LISTE DES ACTIVITÉS:
A. Reproduisez fidèlement un passage de l'extrait sur la réforme du code du statut personnel : partez des mots « Dans ce cadre, le » et arrêtez-vous après « sur cette loi. ».
B. Traduisez en anglais la phrase suivante de l'extrait sur la réforme du code du statut personnel : « Il faut noter que c’est la première fois qu’un gouvernement ose se pencher sur cette loi. »

EXTRAIT À LIRE:
—————

Dans ce cadre, le gouvernement d’alternance décide de lancer un projet de Plan d’action national pour l’intégration de la femme au développement (Panfid), qui comporte quatre volets : l’éducation, la santé reproductive, le renforcement du pouvoir économique, politique et le statut juridique dont un volet relatif à la réforme du code du statut personnel. Il faut noter que c’est la première fois qu’un gouvernement ose se pencher sur cette loi.
Il s’agissait en l’occurrence des points suivants :
– L’élévation de l’âge de mariage ;
– L’abolition de la tutelle ;
– L’adoption du divorce judiciaire ;
– La réglementation de la polygamie ;
– Le partage des biens acquis pendant le mariage en cas de divorce.
Pour son élaboration, le ministère en charge de ce projet a associé les différents autres ministères ainsi que les associations féministes.
Une fois annoncée en tant que projet, comme pour la première tentative de réforme en 1992, cette dernière n’a pas échappé au refus et à l’opposition des mêmes détracteurs et était à l’origine d’une véritable cabale et d’une mobilisation de tous ceux et celles qui voulaient maintenir la sacralité du code de la famille.
Pendant des mois, les opposants n’ont pas lésiné sur les moyens pour exprimer leur refus catégorique de la proposition de réforme. En revanche, les défenseurs dont les féministes, ont déployé eux aussi toute leur énergie pour exprimer leur soutien au Plan. Au cours des mois, des dizaines de débats, de conférences, de rencontres, de tables-rondes, des sit-in se sont organisés dans différentes villes marocaines, même les plus reculées. La polémique entre les deux camps a atteint son paroxysme en aboutissant à l’organisation de deux grandes marches antagoniques le même jour, à savoir le 12 mars 2000. Une à Rabat, initiée par les féministes et leurs alliés, l’autre à Casablanca, qui a réuni les islamistes et leurs fidèles. La bataille du nombre et du rapport de force mettait de toute évidence, face-à-face deux conceptions de la famille. Le régime a laissé faire, afin d’imposer par la suite ses règles de jeu et ne permettre à aucun camp de dicter sa vision.
Toujours est-il, il faut noter que ce débat public d’une ampleur jamais vu au Maroc, a dépassé en réalité le seul lieu d’une réforme juridique qui concerne la famille pour s’élargir aux questions d’identité religieuse voire civilisationnelle. Les tenants de cette polémique s’étaient, de ce fait, éloignés de la question de la réforme du code du statut personnel, devenu plutôt un prétexte, pour se fourvoyer sur des questions qui renvoient à la place de la religion dans la société comme marqueur distinctif. L’antagonisme entre l’Universel et le spécifique a constitué la bannière à travers laquelle chaque camp inscrivait son projet et sa vision. S’attachant à l’universel, les féministes sont montrées du doigt par les détracteurs ; on les accuse de marginaliser la chariaa, d’être des suppôts de l’Occident, de vouloir des enfants en dehors des liens du mariage, de détruire la famille et de dissoudre les liens sociaux. En somme, tout, pour discréditer leur lutte.

—————

DONNÉES DISPONIBLES:
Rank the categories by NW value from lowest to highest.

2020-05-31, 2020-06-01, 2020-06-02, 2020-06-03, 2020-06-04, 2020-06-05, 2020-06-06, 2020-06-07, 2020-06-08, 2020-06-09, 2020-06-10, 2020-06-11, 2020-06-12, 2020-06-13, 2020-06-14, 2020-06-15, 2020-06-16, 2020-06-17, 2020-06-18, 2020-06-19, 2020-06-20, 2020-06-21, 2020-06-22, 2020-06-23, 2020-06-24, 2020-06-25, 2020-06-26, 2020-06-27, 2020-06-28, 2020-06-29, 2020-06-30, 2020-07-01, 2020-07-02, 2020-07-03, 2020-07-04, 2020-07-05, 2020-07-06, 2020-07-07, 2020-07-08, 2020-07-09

—————

CORRIGÉ DES EXERCICES:
A.
Dans ce cadre, le gouvernement d’alternance décide de lancer un projet de Plan d’action national pour l’intégration de la femme au développement (Panfid), qui comporte quatre volets : l’éducation, la santé reproductive, le renforcement du pouvoir économique, politique et le statut juridique dont un volet relatif à la réforme du code du statut personnel. Il faut noter que c’est la première fois qu’un gouvernement ose se pencher sur cette loi.

B. It should be noted that this is the first time a government has dared to examine this law.